WORK TO BE COMPLETED
Transcribe all of the records word for word, please, omitting the pictures.

--- INPUT MATERIAL ---

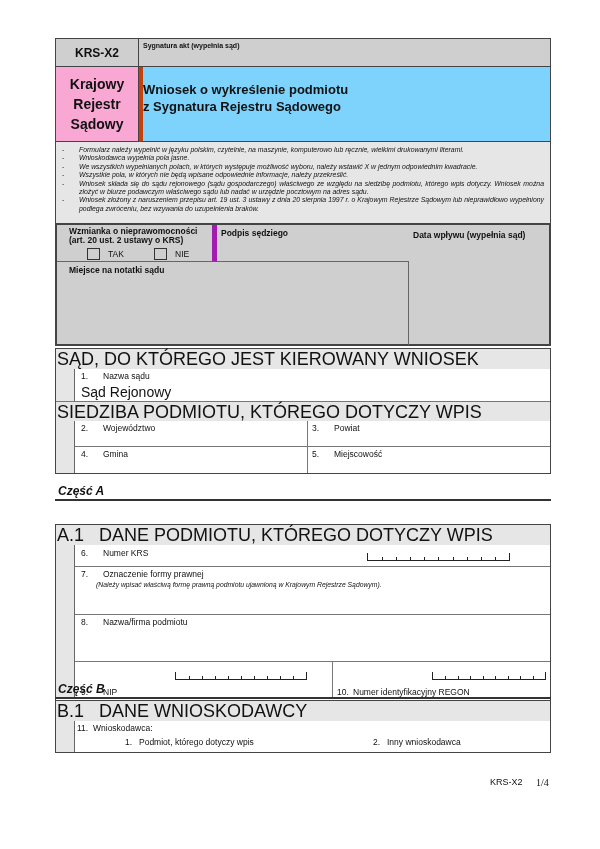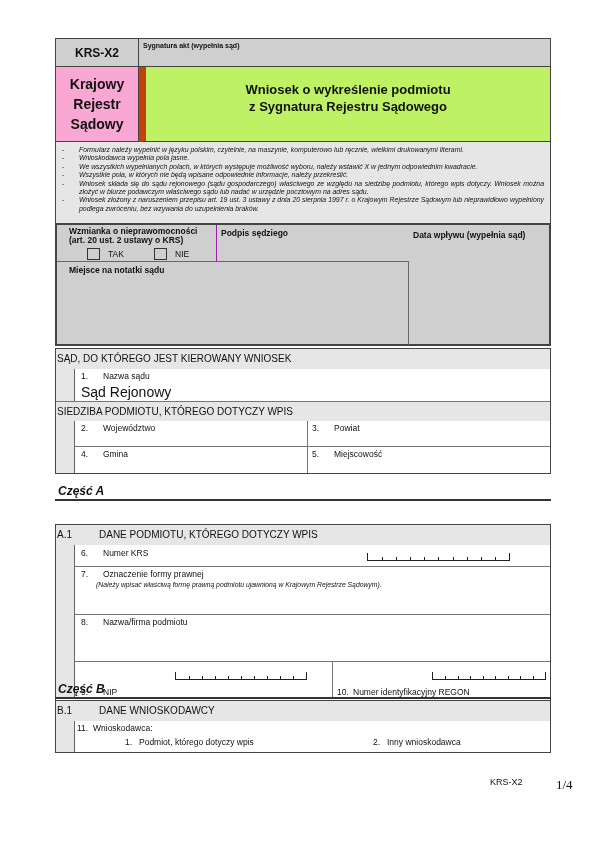--- a/index.html
+++ b/index.html
@@ -12,7 +12,7 @@
   #hdr-code { left: 55px; top: 38px; width: 84px; height: 29px; border: 1px solid #444; background: #cfcfcf; display:flex; align-items:center; justify-content:center; font-weight: bold; font-size: 12px; }
   #hdr-sig { left: 139px; top: 38px; width: 412px; height: 29px; border: 1px solid #444; border-left: none; background: #cfcfcf; font-size: 7px; font-weight: bold; padding: 3px 0 0 4px; }
   #hdr-krs { left: 55px; top: 67px; width: 84px; height: 75px; border: 1px solid #444; border-top:none; background: #f9a8d4; display:flex; flex-direction:column; align-items:center; justify-content:center; font-weight: bold; font-size: 14px; line-height: 20px; }
-  #hdr-title { left: 139px; top: 67px; width: 412px; height: 75px; border: 1px solid #444; border-top:none; border-left: 7px solid #c2410c; background: #bef264; display:flex; flex-direction:column; align-items:center; padding-top: 14px; font-weight: bold; font-size: 13px; line-height: 17px; }
+  #hdr-title { left: 139px; top: 67px; width: 412px; height: 75px; border: 1px solid #444; border-top:none; border-left: 4px solid #c2410c; background: #7dd3fc; display:flex; flex-direction:column; padding-top: 14px; font-weight: bold; font-size: 13px; line-height: 17px; }
 
   
   #instr { left: 55px; top: 142px; width: 496px; height: 82px; border: 1px solid #444; border-top: none; background: #e6e6e6; padding: 4px 6px 0 6px; font-size: 6.9px; font-style: italic; line-height: 8.4px; }

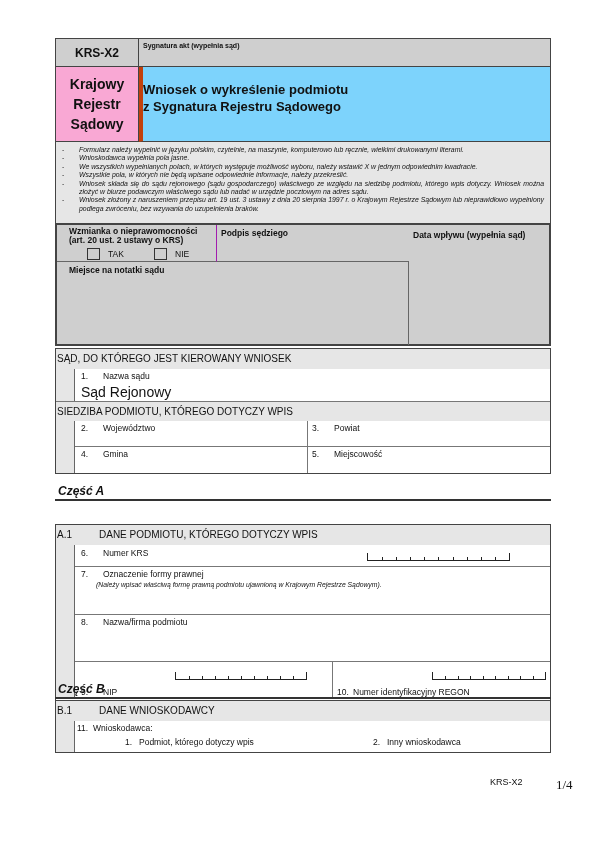--- a/index.html
+++ b/index.html
@@ -22,7 +22,7 @@
 
   
   #court { left: 55px; top: 224px; width: 496px; height: 122px; border: 2px solid #444; border-top: 1px solid #444; background: #cfcfcf; }
-  #c-wzm { left: 0; top: 0; width: 160px; height: 37px; border-right: 1px solid #a21caf; border-bottom: 1px solid #666; padding: 2px 0 0 12px; font-size: 8.5px; font-weight: bold; line-height: 9px; }
+  #c-wzm { left: 0; top: 0; width: 160px; height: 37px; border-right: 5px solid #a21caf; border-bottom: 1px solid #666; padding: 2px 0 0 12px; font-size: 8.5px; font-weight: bold; line-height: 9px; }
   #c-podpis { left: 160px; top: 0; width: 192px; height: 37px; border-bottom: 1px solid #666; padding: 3px 0 0 4px; font-size: 8.5px; font-weight: bold; }
   #c-notes { left: 0; top: 37px; width: 352px; height: 83px; border-right: 1px solid #666; padding: 3px 0 0 12px; font-size: 8.5px; font-weight: bold; }
   #c-data { left: 352px; top: 0; width: 142px; height: 120px; padding: 5px 0 0 4px; font-size: 8.5px; font-weight: bold; }

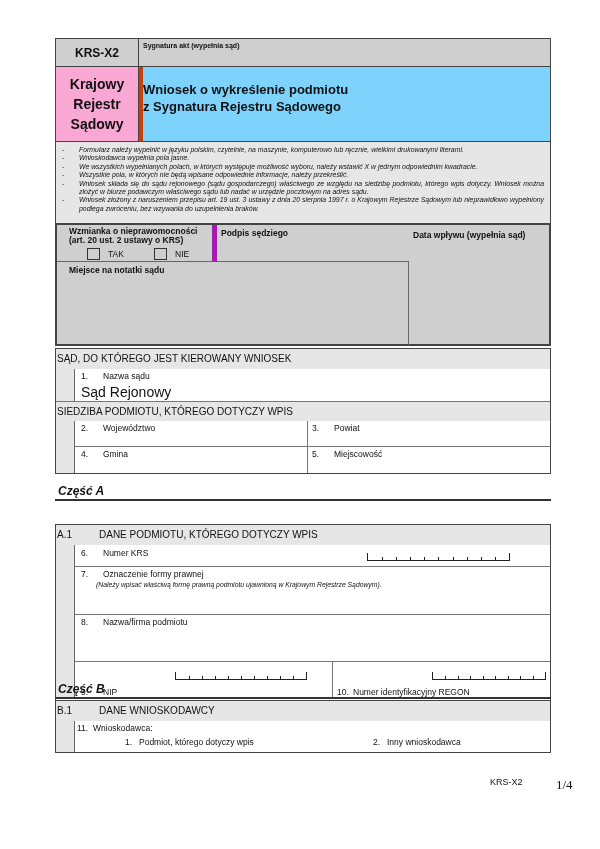--- a/index.html
+++ b/index.html
@@ -32,7 +32,7 @@
 
   
   .sec { position: absolute; left: 55px; width: 496px; border: 1px solid #444; }
-  .sec-head { background: #e6e6e6; font-size: 10px; padding-left: 1px; height: 20px; line-height: 20px; }
+  .sec-head { background: #e6e6e6; font-size: 18px; padding-left: 1px; height: 20px; line-height: 20px; }
   .field-rows { position: relative; }
   .gutter { position:absolute; left:0; top:0; bottom:0; width: 19px; background:#e6e6e6; border-right: 1px solid #666; }
   .field { position: absolute; background: #fff; font-size: 8.5px; }

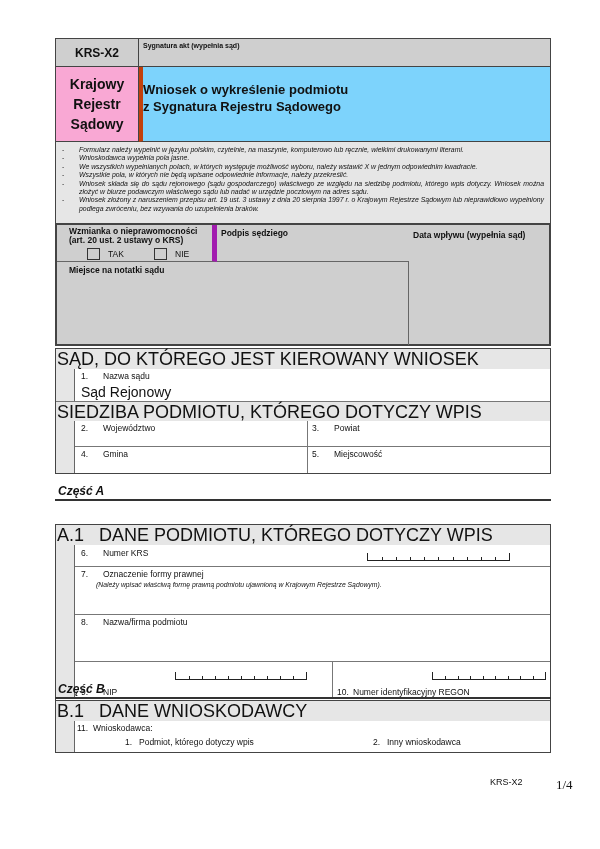--- a/index.html
+++ b/index.html
@@ -50,7 +50,7 @@
   .comb span + span { }
 
   #footer-code { left: 490px; top: 777px; font-size: 9px; }
-  #footer-page { left: 536px; top: 777px; font-size: 13px; font-family: "Liberation Serif", serif; margin-left: 20px; }
+  #footer-page { left: 536px; top: 777px; font-size: 10px; font-family: "Liberation Serif", serif; }
 </style>
 </head>
 <body>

---

ANSWER AREA
--- a/index.html
+++ b/index.html
@@ -12,7 +12,7 @@
   #hdr-code { left: 55px; top: 38px; width: 84px; height: 29px; border: 1px solid #444; background: #cfcfcf; display:flex; align-items:center; justify-content:center; font-weight: bold; font-size: 12px; }
   #hdr-sig { left: 139px; top: 38px; width: 412px; height: 29px; border: 1px solid #444; border-left: none; background: #cfcfcf; font-size: 7px; font-weight: bold; padding: 3px 0 0 4px; }
   #hdr-krs { left: 55px; top: 67px; width: 84px; height: 75px; border: 1px solid #444; border-top:none; background: #f9a8d4; display:flex; flex-direction:column; align-items:center; justify-content:center; font-weight: bold; font-size: 14px; line-height: 20px; }
-  #hdr-title { left: 139px; top: 67px; width: 412px; height: 75px; border: 1px solid #444; border-top:none; border-left: 7px solid #c2410c; background: #bef264; display:flex; flex-direction:column; align-items:center; padding-top: 14px; font-weight: bold; font-size: 13px; line-height: 17px; }
+  #hdr-title { left: 139px; top: 67px; width: 412px; height: 75px; border: 1px solid #444; border-top:none; border-left: 4px solid #c2410c; background: #7dd3fc; display:flex; flex-direction:column; padding-top: 14px; font-weight: bold; font-size: 13px; line-height: 17px; }
 
   
   #instr { left: 55px; top: 142px; width: 496px; height: 82px; border: 1px solid #444; border-top: none; background: #e6e6e6; padding: 4px 6px 0 6px; font-size: 6.9px; font-style: italic; line-height: 8.4px; }

--- a/index.html
+++ b/index.html
@@ -22,7 +22,7 @@
 
   
   #court { left: 55px; top: 224px; width: 496px; height: 122px; border: 2px solid #444; border-top: 1px solid #444; background: #cfcfcf; }
-  #c-wzm { left: 0; top: 0; width: 160px; height: 37px; border-right: 1px solid #a21caf; border-bottom: 1px solid #666; padding: 2px 0 0 12px; font-size: 8.5px; font-weight: bold; line-height: 9px; }
+  #c-wzm { left: 0; top: 0; width: 160px; height: 37px; border-right: 5px solid #a21caf; border-bottom: 1px solid #666; padding: 2px 0 0 12px; font-size: 8.5px; font-weight: bold; line-height: 9px; }
   #c-podpis { left: 160px; top: 0; width: 192px; height: 37px; border-bottom: 1px solid #666; padding: 3px 0 0 4px; font-size: 8.5px; font-weight: bold; }
   #c-notes { left: 0; top: 37px; width: 352px; height: 83px; border-right: 1px solid #666; padding: 3px 0 0 12px; font-size: 8.5px; font-weight: bold; }
   #c-data { left: 352px; top: 0; width: 142px; height: 120px; padding: 5px 0 0 4px; font-size: 8.5px; font-weight: bold; }

--- a/index.html
+++ b/index.html
@@ -32,7 +32,7 @@
 
   
   .sec { position: absolute; left: 55px; width: 496px; border: 1px solid #444; }
-  .sec-head { background: #e6e6e6; font-size: 10px; padding-left: 1px; height: 20px; line-height: 20px; }
+  .sec-head { background: #e6e6e6; font-size: 18px; padding-left: 1px; height: 20px; line-height: 20px; }
   .field-rows { position: relative; }
   .gutter { position:absolute; left:0; top:0; bottom:0; width: 19px; background:#e6e6e6; border-right: 1px solid #666; }
   .field { position: absolute; background: #fff; font-size: 8.5px; }

--- a/index.html
+++ b/index.html
@@ -50,7 +50,7 @@
   .comb span + span { }
 
   #footer-code { left: 490px; top: 777px; font-size: 9px; }
-  #footer-page { left: 536px; top: 777px; font-size: 13px; font-family: "Liberation Serif", serif; margin-left: 20px; }
+  #footer-page { left: 536px; top: 777px; font-size: 10px; font-family: "Liberation Serif", serif; }
 </style>
 </head>
 <body>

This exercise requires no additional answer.